Moreover, several African countries have actively adopted domestic data protection regulations. UNCTAD indicates that out of the 54 African countries included in its database, 33 (or 61%) have data protection legislation and six (or 11%) have draft legislation. Adding to the spaghetti bowl of data protection applicable to African countries, Cabo Verde, Mauritius, Morocco, Senegal, and Tunisia have ratified Convention 108.
The multiple layers of data protection regulation can potentially fragment and disrupt digital trade flows and pose a threat to regional solidarity. Therefore, the obvious value proposition of the AfCFTA DTP is adopting the principles of Ubuntu and fostering community values and solidarity to find common ground to develop adequate, coherent, and inclusive African data protection standards.

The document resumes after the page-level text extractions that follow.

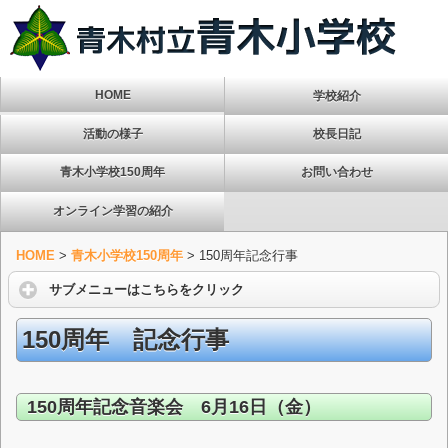
HOME
学校紹介
活動の様子
校長日記
青木小学校150周年
お問い合わせ
オンライン学習の紹介
HOME
>
青木小学校150周年
>
150周年記念行事
サブメニューはこちらをクリック
150周年 記念行事
150周年記念音楽会 6月16日（金）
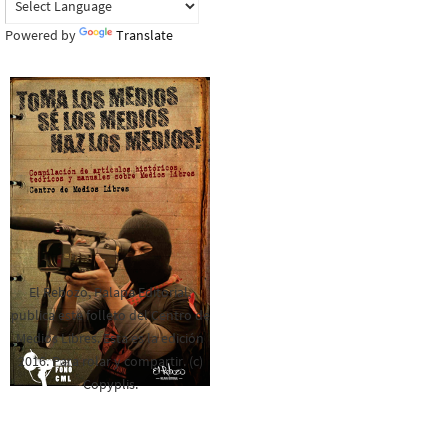
Powered by
Translate
El Rebozo, Palapa Editorial,
publica este folleto del Centro de
Medios Libres. Esta es la edición
2016. Para rolar y compartir. (c)
Copyplis.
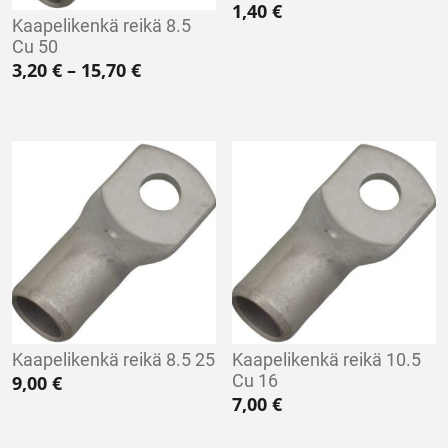
1,40
€
Kaapelikenkä reikä 8.5
Cu 50
Hintaluokka: 3,20 € - 15,70 €
3,20
€
–
15,70
€
Kaapelikenkä reikä 8.5 25
Kaapelikenkä reikä 10.5
Cu 16
9,00
€
7,00
€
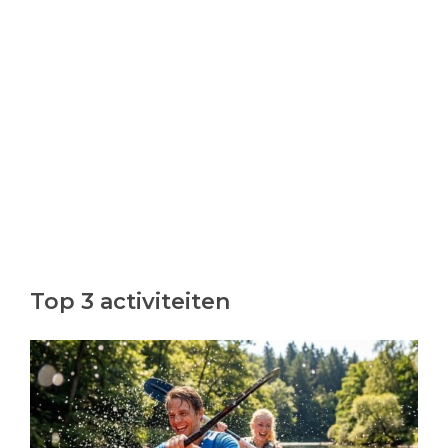
Top 3 activiteiten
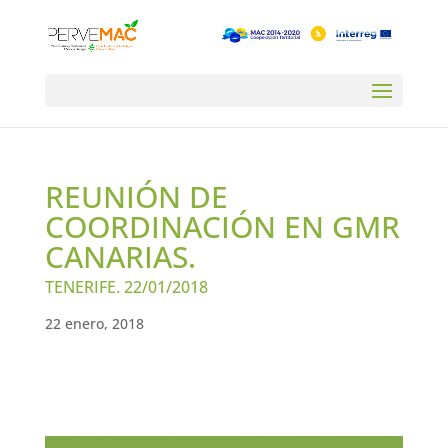
REUNIÓN DE
COORDINACIÓN EN GMR
CANARIAS.
TENERIFE. 22/01/2018
22 enero, 2018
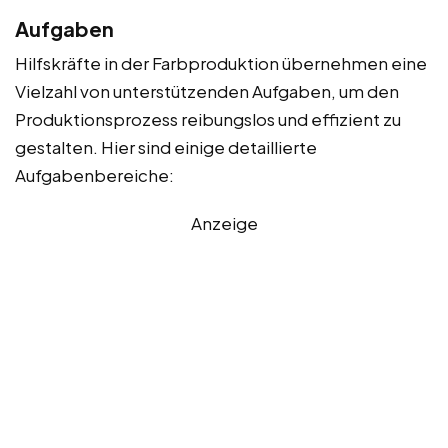
Aufgaben
Hilfskräfte in der Farbproduktion übernehmen eine
Vielzahl von unterstützenden Aufgaben, um den
Produktionsprozess reibungslos und effizient zu
gestalten. Hier sind einige detaillierte
Aufgabenbereiche:
Anzeige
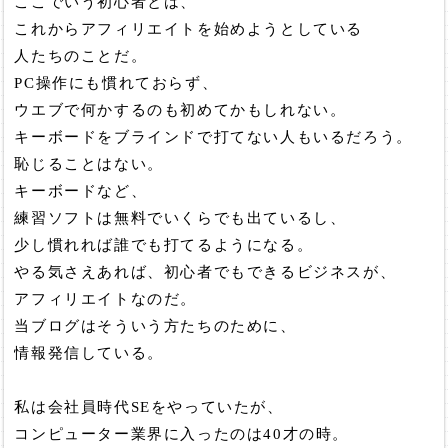
ここでいう初心者とは、
これからアフィリエイトを始めようとしている
人たちのことだ。
PC操作にも慣れておらず、
ウエブで何かするのも初めてかもしれない。
キーボードをブラインドで打てない人もいるだろう。
恥じることはない。
キーボードなど、
練習ソフトは無料でいくらでも出ているし、
少し慣れれば誰でも打てるようになる。
やる気さえあれば、初心者でもできるビジネスが、
アフィリエイトなのだ。
当ブログはそういう方たちのために、
情報発信している。
私は会社員時代SEをやっていたが、
コンピューター業界に入ったのは40才の時。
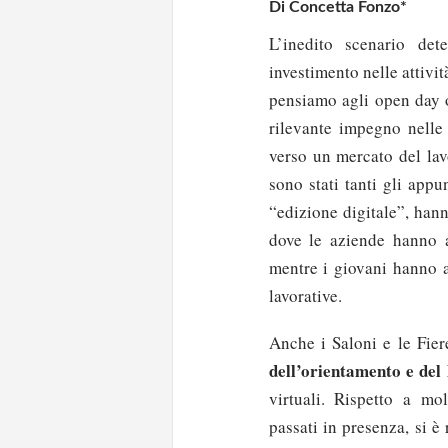
Di Concetta Fonzo*
L’inedito scenario det
investimento nelle attivi
pensiamo agli open day o
rilevante impegno nelle
verso un mercato del lav
sono stati tanti gli appu
“edizione digitale”, hann
dove le aziende hanno av
mentre i giovani hanno a
lavorative.
Anche i Saloni e le Fiere
dell’orientamento e del
virtuali. Rispetto a mo
passati in presenza, si è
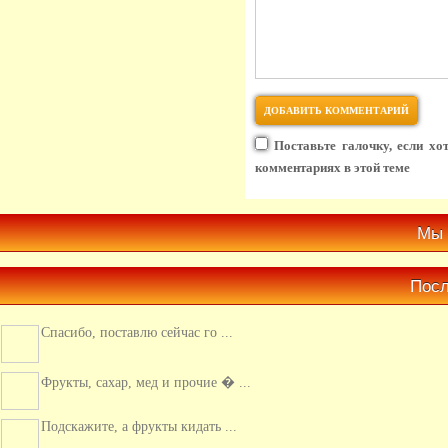
Поставьте галочку, если хо
комментариях в этой теме
Мы 
Посл
Фрукты, сахар, мед и прочие � ...
Подскажите, а фрукты кидать ...
Мне состав котлет очень пон ...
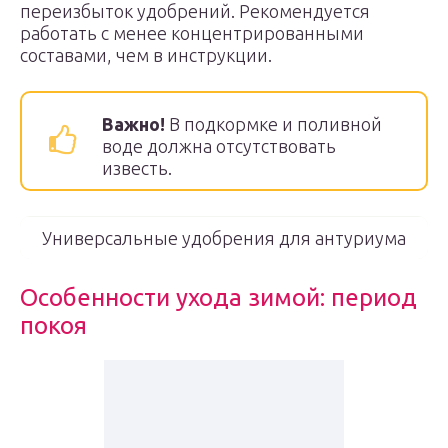
переизбыток удобрений. Рекомендуется
работать с менее концентрированными
составами, чем в инструкции.
Важно!
В подкормке и поливной
воде должна отсутствовать
известь.
Универсальные удобрения для антуриума
Особенности ухода зимой: период
покоя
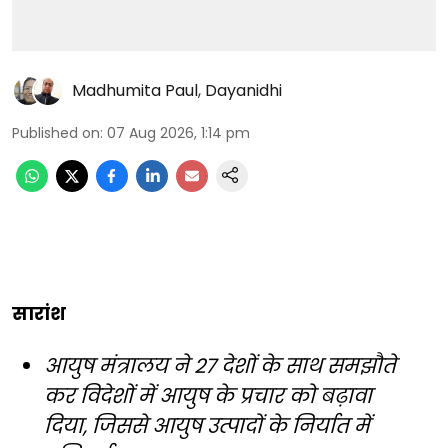
Madhumita Paul
,
Dayanidhi
Published on
:
07 Aug 2026, 1:14 pm
सारांश
आयुष मंत्रालय ने 27 देशों के साथ समझौते
कर विदेशों में आयुष के प्रचार को बढ़ावा
दिया, जिससे आयुष उत्पादों के निर्यात में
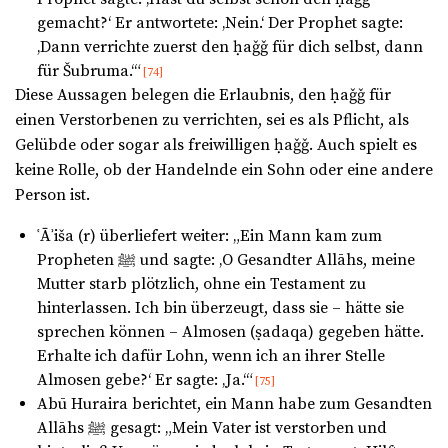
gemacht?‘ Er antwortete: ‚Nein.‘ Der Prophet sagte:
‚Dann verrichte zuerst den ḥaǧǧ für dich selbst, dann
für Šubruma.‘“
[74]
Diese Aussagen belegen die Erlaubnis, den ḥaǧǧ für
einen Verstorbenen zu verrichten, sei es als Pflicht, als
Gelübde oder sogar als freiwilligen ḥaǧǧ. Auch spielt es
keine Rolle, ob der Handelnde ein Sohn oder eine andere
Person ist.
ʿĀʾiša (r) überliefert weiter: „Ein Mann kam zum
Propheten ﷺ und sagte: ‚O Gesandter Allāhs, meine
Mutter starb plötzlich, ohne ein Testament zu
hinterlassen. Ich bin überzeugt, dass sie – hätte sie
sprechen können – Almosen (ṣadaqa) gegeben hätte.
Erhalte ich dafür Lohn, wenn ich an ihrer Stelle
Almosen gebe?‘ Er sagte: ‚Ja.‘“
[75]
Abū Huraira berichtet, ein Mann habe zum Gesandten
Allāhs ﷺ gesagt: „Mein Vater ist verstorben und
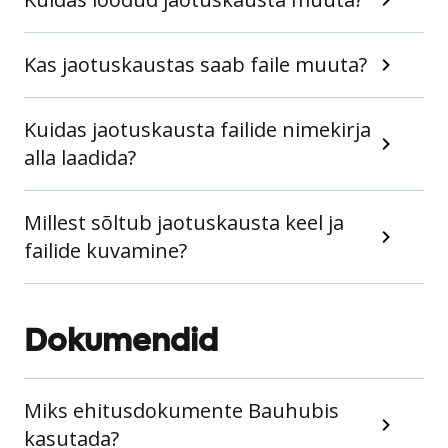
Kas jaotuskaustas saab faile muuta?
Kuidas jaotuskausta failide nimekirja
alla laadida?
Millest sõltub jaotuskausta keel ja
failide kuvamine?
Dokumendid
Miks ehitusdokumente Bauhubis
kasutada?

For example, African States could adopt “flexible harmonisation” in their data protection laws, converging on a GDPR-like adequacy/conditional mechanism, subject to agreed-upon safeguards and country-specific idiosyncrasies. Essentially, all AfCFTA State Parties would agree to grant each other adequacy and follow the same conditional flow/adequacy model when transferring African data to third-party countries so as not to erode the higher levels of protection agreed in the AfCFTA DTP. This model could be operationalised by ensuring that national, regional, and continental data protection agencies are capacitated, and an Africa-wide data protection agency could be established for further support, monitoring, and evaluation.

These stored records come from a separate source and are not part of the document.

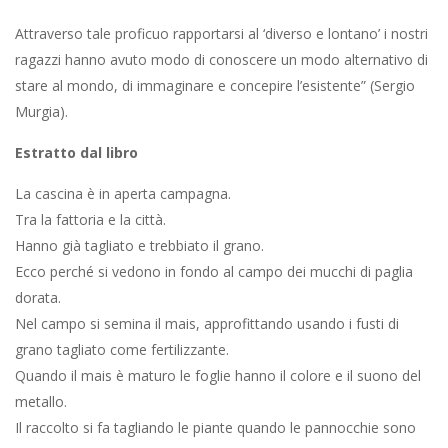
Attraverso tale proficuo rapportarsi al ‘diverso e lontano’ i nostri
ragazzi hanno avuto modo di conoscere un modo alternativo di
stare al mondo, di immaginare e concepire l’esistente” (Sergio
Murgia).
Estratto dal libro
La cascina è in aperta campagna.
Tra la fattoria e la città.
Hanno già tagliato e trebbiato il grano.
Ecco perché si vedono in fondo al campo dei mucchi di paglia
dorata.
Nel campo si semina il mais, approfittando usando i fusti di
grano tagliato come fertilizzante.
Quando il mais è maturo le foglie hanno il colore e il suono del
metallo.
Il raccolto si fa tagliando le piante quando le pannocchie sono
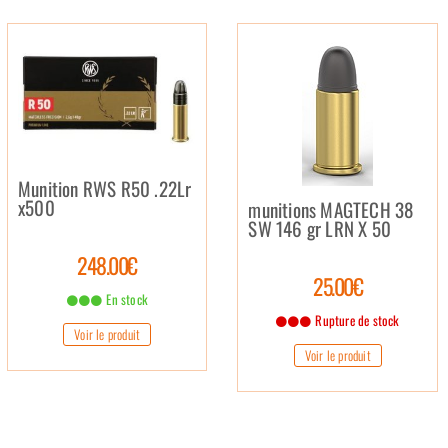
Munition RWS R50 .22Lr
x500
munitions MAGTECH 38
SW 146 gr LRN X 50
248.00€
25.00€
En stock
Rupture de stock
Voir le produit
Voir le produit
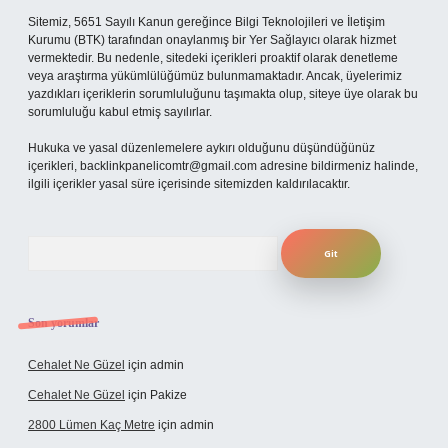
Sitemiz, 5651 Sayılı Kanun gereğince Bilgi Teknolojileri ve İletişim
Kurumu (BTK) tarafından onaylanmış bir Yer Sağlayıcı olarak hizmet
vermektedir. Bu nedenle, sitedeki içerikleri proaktif olarak denetleme
veya araştırma yükümlülüğümüz bulunmamaktadır. Ancak, üyelerimiz
yazdıkları içeriklerin sorumluluğunu taşımakta olup, siteye üye olarak bu
sorumluluğu kabul etmiş sayılırlar.
Hukuka ve yasal düzenlemelere aykırı olduğunu düşündüğünüz
içerikleri,
backlinkpanelicomtr@gmail.com
adresine bildirmeniz halinde,
ilgili içerikler yasal süre içerisinde sitemizden kaldırılacaktır.
Arama
Son yorumlar
Cehalet Ne Güzel
için
admin
Cehalet Ne Güzel
için
Pakize
2800 Lümen Kaç Metre
için
admin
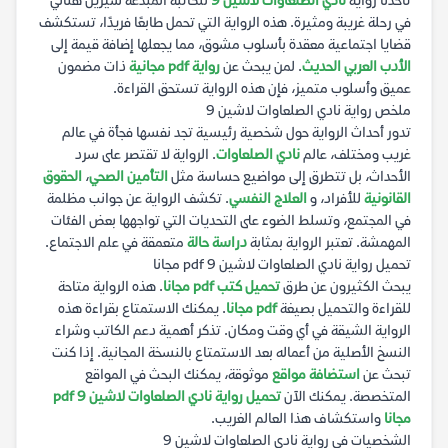
تأخذنا رواية
نادي الصلعاوات لاشين 9
للكاتبة المبدعة شيرين هنائي
في رحلة غريبة ومثيرة. هذه الرواية التي تحمل طابعًا فريدًا، تستكشف
قضايا اجتماعية معقدة بأسلوب مشوق، مما يجعلها إضافة قيمة إلى
الأدب العربي الحديث
. لمن يبحث عن
رواية pdf مجانية
ذات مضمون
عميق وأسلوب متميز، فإن هذه الرواية تستحق القراءة.
ملخص رواية نادي الصلعاوات لاشين 9
تدور أحداث الرواية حول شخصية رئيسية تجد نفسها فجأة في عالم
غريب ومختلف، عالم
نادي الصلعاوات
. الرواية لا تقتصر على سرد
الأحداث، بل تتطرق إلى مواضيع حساسة مثل
التأمين الصحي
،
الحقوق
القانونية
للأفراد، و
العلاج النفسي
. تكشف الرواية عن جوانب مظلمة
في المجتمع، وتسلط الضوء على التحديات التي تواجهها بعض الفئات
المهمشة. تعتبر الرواية بمثابة
دراسة حالة
متعمقة في علم الاجتماع.
تحميل رواية نادي الصلعاوات لاشين 9 pdf مجانا
يبحث الكثيرون عن طرق
تحميل كتب pdf مجانا
. هذه الرواية متاحة
للقراءة والتحميل بصيغة
pdf مجانا
. يمكنك الاستمتاع بقراءة هذه
الرواية الشيقة في أي وقت ومكان. تذكر أهمية دعم الكاتب وشراء
النسخ الأصلية من أعماله بعد الاستمتاع بالنسخة المجانية. إذا كنت
تبحث عن
استضافة مواقع
موثوقة، يمكنك البحث في المواقع
المتخصصة. يمكنك الآن
تحميل رواية نادي الصلعاوات لاشين 9 pdf
مجانا
واستكشاف هذا العالم الغريب.
الشخصيات في رواية نادي الصلعاوات لاشين 9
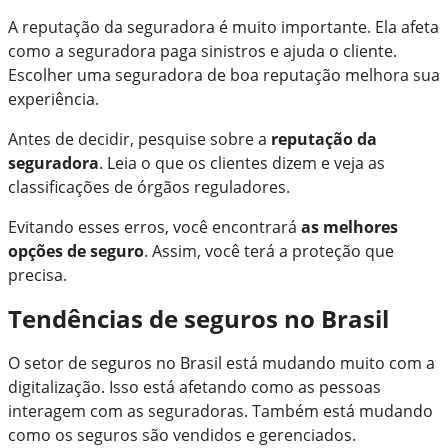
A reputação da seguradora é muito importante. Ela afeta
como a seguradora paga sinistros e ajuda o cliente.
Escolher uma seguradora de boa reputação melhora sua
experiência.
Antes de decidir, pesquise sobre a
reputação da
seguradora
. Leia o que os clientes dizem e veja as
classificações de órgãos reguladores.
Evitando esses erros, você encontrará
as melhores
opções de seguro
. Assim, você terá a proteção que
precisa.
Tendências de seguros no Brasil
O setor de seguros no Brasil está mudando muito com a
digitalização. Isso está afetando como as pessoas
interagem com as seguradoras. Também está mudando
como os seguros são vendidos e gerenciados.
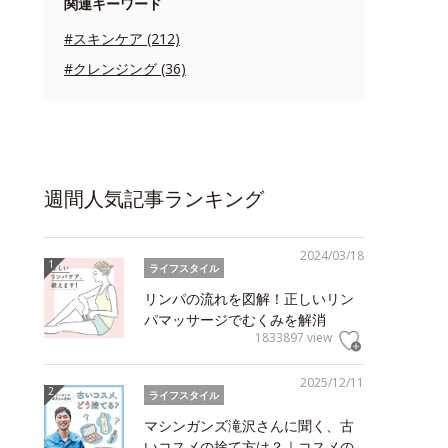
関連キーワード
#スキンケア (212)
#クレンジング (36)
週間人気記事ランキング
2024/03/18
ライフスタイル
リンパの流れを図解！正しいリン
パマッサージでむくみを解消
1833897 view
2025/12/11
ライフスタイル
マシンガンズ滝沢さんに聞く、古
いコスメの捨て方は？｜コスメの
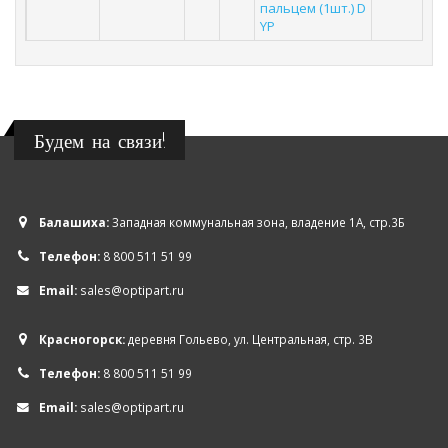
пальцем (1шт.) D
YP
Будем на связи!
Балашиха:
Западная коммунальная зона, владение 1А, стр.3Б
Телефон:
8 800 511 51 99
Email:
sales@optipart.ru
Красногорск:
деревня Гольево, ул. Центральная, стр. 3В
Телефон:
8 800 511 51 99
Email:
sales@optipart.ru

A complementary and, arguably, more Africa-attuned model could recognise privacy as a community right, as proposed in the AU Data Policy Framework. It acknowledges that certain widely used models of data protection, like informed consent, are ill suited for Africa because of significant digital illiteracy. It proposes an alternative model of data stewardship, such as data trusts, wherein a fiduciary entity manages data on behalf of the community to protect their digital rights collectively. Further, giving credence to the importance of community and collective rights in Africa (as opposed to only individual privacy), this framework proposes framing data protection as a ‘data justice’ issue (along with, inter alia, cybersecurity, the rule of law, and institutional accountability). New Zealand has taken a similar approach by recognising the collective rights of the Maōri peoples in its PTAs. Ultimately, identifying and building upon common values/interests in Africa is key to building a regional framework on data protection.
Conclusion
We have emphasised the importance of community values and the parallel philosophy of Ubuntu in setting a framework for digital trade regulation. While these concepts seem vague at first sight, their malleability provides a useful framing device and anchor for countries seeking to develop an inclusive and holistic model of digital trade integration. A cohesive digital trade community can help accommodate diverse interests and facilitate the development of digital trade norms.
We already see glimpses of digital solidarity in several African initiatives on digital integration. Under the umbrella of the AFCFTA DTP, African countries can continue to bolster their shared values and interests to create a robust, relevant and tailor-made regulatory framework for digital integration.